I recently was invited to write a chapter for a book of essays on the 50th anniversary of the Kerner Commission report. The Kerner Commission was created by President Lyndon B. Johnson in response to an outbreak of civil rebellions concentrated in urban districts. Its report, published in 1968, highlighted racism, segregation, and police brutality. My chapter on education focused on the arc of desegregation that was led by a determined U.S. Office of Education and the federal judiciary, followed by the abandonment of desegregation by the federal courts.

This article traces the erosion of desegregation to the present..

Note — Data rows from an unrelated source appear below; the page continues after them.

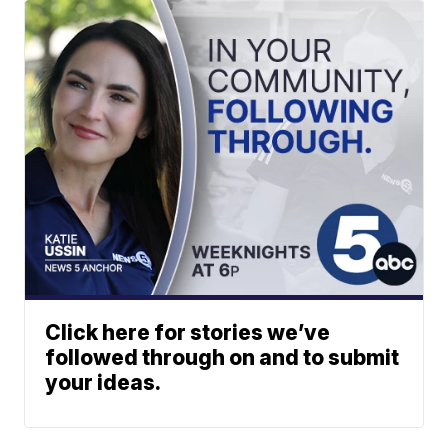
Click here for stories we’ve
followed through on and to submit
your ideas.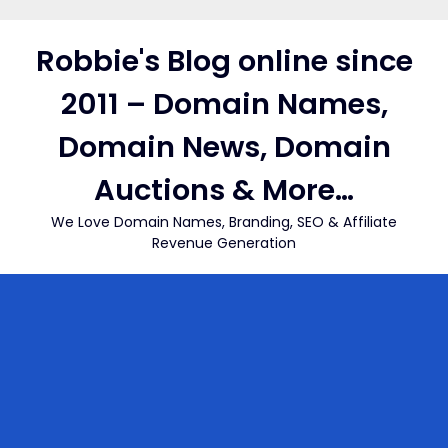
Skip
to
Robbie's Blog online since
content
2011 – Domain Names,
Domain News, Domain
Auctions & More…
We Love Domain Names, Branding, SEO & Affiliate
Revenue Generation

I have often thought that the one big chance we had to stem the tide of resegregation in our society occurred in 2009. Congress reacted to the economic meltdown of 2008 by allocating $100 billion to the U.S. Department of Education. $95 million was allotted to states to keep their public schools functioning. $5 billion was set aside (of the $100 billion) as discretionary funding for Secretary of Education Arne Duncan to use as he saw fit to advance reform.

Duncan decided to double down on the carrot-and-stick approach of No Child Left Behind. His Race to the Top program made standardized testing even more consequential than NCLB. If scores were low, he believed that teachers must be held responsible, blamed, named, and shamed. If scores were low, he wanted schools to close. He wanted teachers and principals fired. He wanted more charter schools. He wanted everyone evaluated by test scores. We now know that NCLB and Race to the Top failed. Many children, the same children, are still left behind. We did not reach “the Top.”

What if Duncan had used that $5 billion to offer a competition for states that came up with actionable plans for desegregation. New district lines, new zoning patterns, whatever would achieve the result of more actual integration. That $5 billion might have reversed the tide of resegregation. It might have changed the face of our society. But it didn’t happen.

This is a dream deferred. But it should not die, not even in the age of Trumpism.